[WORK REQUIRED]:
This task calls for copying every line in the data below that contains the word "Clebsch".

::: GIVEN ENTRIES :::

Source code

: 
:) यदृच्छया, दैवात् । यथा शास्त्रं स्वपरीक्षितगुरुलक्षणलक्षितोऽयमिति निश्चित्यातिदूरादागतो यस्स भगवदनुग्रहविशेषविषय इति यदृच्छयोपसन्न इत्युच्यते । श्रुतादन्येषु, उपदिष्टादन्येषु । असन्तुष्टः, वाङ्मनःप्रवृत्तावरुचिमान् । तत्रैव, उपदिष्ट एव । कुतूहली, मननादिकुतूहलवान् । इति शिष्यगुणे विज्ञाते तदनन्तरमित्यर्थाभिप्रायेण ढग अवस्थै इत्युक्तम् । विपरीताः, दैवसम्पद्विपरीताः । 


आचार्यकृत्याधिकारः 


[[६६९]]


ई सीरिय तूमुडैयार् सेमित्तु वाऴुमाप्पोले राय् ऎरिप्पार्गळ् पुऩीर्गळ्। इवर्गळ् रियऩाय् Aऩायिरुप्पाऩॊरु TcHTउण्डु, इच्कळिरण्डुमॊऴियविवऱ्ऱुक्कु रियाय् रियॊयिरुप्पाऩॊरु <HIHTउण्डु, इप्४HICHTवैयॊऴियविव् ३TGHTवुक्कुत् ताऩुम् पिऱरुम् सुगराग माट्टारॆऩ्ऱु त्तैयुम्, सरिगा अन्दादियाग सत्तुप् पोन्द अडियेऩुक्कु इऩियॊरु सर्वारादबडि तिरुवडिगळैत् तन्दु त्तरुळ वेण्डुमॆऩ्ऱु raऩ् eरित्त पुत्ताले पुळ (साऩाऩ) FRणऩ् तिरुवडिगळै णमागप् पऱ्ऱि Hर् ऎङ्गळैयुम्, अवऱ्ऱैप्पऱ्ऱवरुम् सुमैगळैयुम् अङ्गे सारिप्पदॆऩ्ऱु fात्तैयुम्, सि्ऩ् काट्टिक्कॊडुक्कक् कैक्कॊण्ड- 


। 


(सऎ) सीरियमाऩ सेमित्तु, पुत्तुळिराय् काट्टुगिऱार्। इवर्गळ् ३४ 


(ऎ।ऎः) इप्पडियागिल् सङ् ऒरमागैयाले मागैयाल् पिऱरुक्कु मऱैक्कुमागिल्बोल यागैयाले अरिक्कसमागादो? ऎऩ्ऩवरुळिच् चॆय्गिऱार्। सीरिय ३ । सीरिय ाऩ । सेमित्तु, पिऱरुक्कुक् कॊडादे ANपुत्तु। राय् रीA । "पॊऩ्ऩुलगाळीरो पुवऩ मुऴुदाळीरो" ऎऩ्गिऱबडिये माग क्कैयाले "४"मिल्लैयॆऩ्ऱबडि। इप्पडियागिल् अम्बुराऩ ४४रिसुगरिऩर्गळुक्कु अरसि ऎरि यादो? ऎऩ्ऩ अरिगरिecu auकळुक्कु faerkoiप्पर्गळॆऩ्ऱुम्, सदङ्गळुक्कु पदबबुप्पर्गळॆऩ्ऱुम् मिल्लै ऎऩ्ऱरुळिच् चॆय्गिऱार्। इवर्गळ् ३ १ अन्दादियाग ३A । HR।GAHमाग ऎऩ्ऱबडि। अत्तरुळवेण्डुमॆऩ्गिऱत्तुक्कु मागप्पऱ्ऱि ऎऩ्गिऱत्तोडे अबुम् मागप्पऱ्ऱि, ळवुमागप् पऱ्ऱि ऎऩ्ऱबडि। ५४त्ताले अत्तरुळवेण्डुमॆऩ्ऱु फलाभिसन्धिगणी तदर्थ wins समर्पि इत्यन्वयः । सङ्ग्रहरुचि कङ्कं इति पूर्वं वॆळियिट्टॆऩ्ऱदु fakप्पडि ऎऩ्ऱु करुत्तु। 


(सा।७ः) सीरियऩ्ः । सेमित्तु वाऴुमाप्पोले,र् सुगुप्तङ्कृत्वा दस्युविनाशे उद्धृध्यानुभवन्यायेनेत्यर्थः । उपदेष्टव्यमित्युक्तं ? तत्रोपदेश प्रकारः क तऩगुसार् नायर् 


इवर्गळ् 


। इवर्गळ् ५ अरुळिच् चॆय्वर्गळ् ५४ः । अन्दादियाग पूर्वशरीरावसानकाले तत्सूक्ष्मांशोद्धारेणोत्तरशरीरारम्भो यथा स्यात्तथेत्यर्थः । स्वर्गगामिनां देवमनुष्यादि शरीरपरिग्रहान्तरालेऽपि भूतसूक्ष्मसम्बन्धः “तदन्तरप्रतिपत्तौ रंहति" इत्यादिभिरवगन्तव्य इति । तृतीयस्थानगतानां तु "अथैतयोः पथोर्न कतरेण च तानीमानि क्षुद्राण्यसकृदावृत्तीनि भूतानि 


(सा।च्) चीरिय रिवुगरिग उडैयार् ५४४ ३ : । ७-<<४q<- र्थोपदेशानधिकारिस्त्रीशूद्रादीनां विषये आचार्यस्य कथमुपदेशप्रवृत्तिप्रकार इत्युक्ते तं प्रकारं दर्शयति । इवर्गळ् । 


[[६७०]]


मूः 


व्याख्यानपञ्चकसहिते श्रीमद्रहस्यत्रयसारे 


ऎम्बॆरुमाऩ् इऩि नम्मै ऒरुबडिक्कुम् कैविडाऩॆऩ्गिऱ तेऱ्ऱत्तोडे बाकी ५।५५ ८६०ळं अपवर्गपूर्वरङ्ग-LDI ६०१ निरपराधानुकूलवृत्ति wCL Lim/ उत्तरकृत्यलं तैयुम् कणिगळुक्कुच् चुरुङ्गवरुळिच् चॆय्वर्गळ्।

:::
::: GIVEN ENTRIES :::

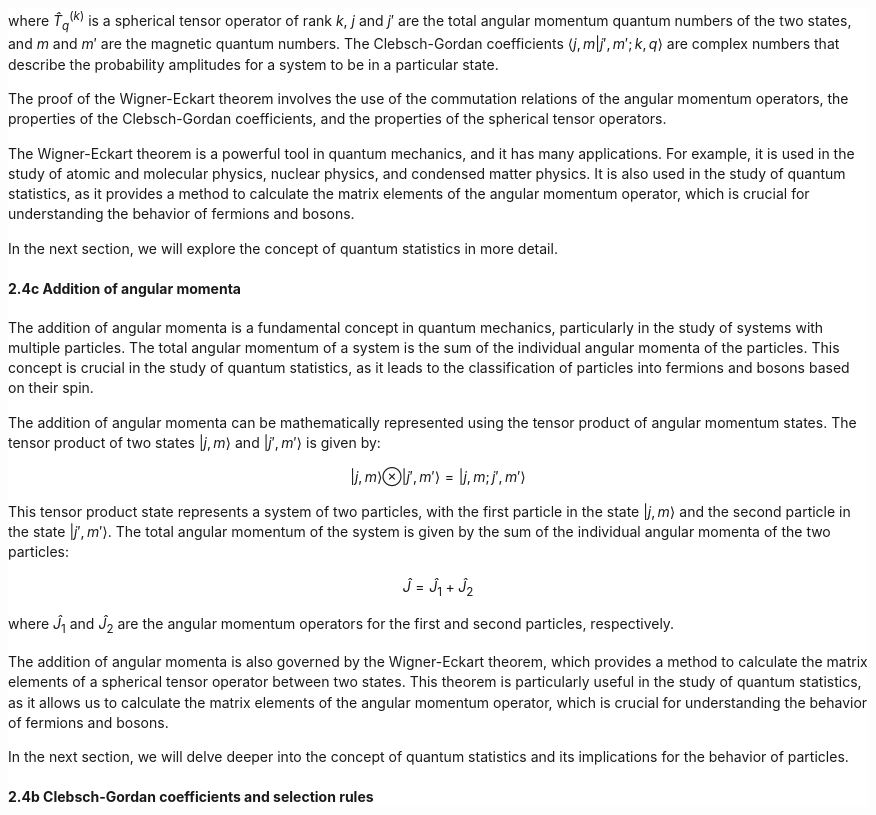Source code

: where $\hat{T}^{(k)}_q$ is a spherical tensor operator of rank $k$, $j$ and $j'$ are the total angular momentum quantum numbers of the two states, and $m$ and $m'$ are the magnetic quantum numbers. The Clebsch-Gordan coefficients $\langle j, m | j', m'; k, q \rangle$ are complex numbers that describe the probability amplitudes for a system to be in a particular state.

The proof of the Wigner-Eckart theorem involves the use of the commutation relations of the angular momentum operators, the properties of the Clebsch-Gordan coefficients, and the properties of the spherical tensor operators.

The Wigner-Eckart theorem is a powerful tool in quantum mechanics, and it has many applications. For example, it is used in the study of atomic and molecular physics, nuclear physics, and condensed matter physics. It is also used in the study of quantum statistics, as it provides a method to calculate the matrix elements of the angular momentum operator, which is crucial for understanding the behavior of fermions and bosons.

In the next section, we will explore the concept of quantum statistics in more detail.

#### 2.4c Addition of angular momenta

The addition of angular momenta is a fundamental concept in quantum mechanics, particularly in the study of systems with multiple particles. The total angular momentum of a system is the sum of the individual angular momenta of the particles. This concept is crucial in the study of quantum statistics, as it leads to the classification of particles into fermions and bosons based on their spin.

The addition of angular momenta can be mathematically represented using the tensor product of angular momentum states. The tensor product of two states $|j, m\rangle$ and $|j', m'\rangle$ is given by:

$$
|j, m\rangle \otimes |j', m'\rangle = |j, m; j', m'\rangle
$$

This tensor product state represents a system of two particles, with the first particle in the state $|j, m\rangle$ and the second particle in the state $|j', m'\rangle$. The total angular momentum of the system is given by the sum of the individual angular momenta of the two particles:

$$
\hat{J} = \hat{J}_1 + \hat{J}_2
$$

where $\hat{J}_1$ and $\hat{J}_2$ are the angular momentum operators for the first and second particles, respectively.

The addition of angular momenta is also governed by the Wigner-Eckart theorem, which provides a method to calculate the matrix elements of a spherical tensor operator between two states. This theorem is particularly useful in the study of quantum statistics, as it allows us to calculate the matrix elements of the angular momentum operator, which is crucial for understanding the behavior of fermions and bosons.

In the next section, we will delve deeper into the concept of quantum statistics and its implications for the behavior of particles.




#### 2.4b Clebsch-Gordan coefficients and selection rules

:::

[TASK ANSWER]:
: where $\hat{T}^{(k)}_q$ is a spherical tensor operator of rank $k$, $j$ and $j'$ are the total angular momentum quantum numbers of the two states, and $m$ and $m'$ are the magnetic quantum numbers. The Clebsch-Gordan coefficients $\langle j, m | j', m'; k, q \rangle$ are complex numbers that describe the probability amplitudes for a system to be in a particular state.
The proof of the Wigner-Eckart theorem involves the use of the commutation relations of the angular momentum operators, the properties of the Clebsch-Gordan coefficients, and the properties of the spherical tensor operators.
#### 2.4b Clebsch-Gordan coefficients and selection rules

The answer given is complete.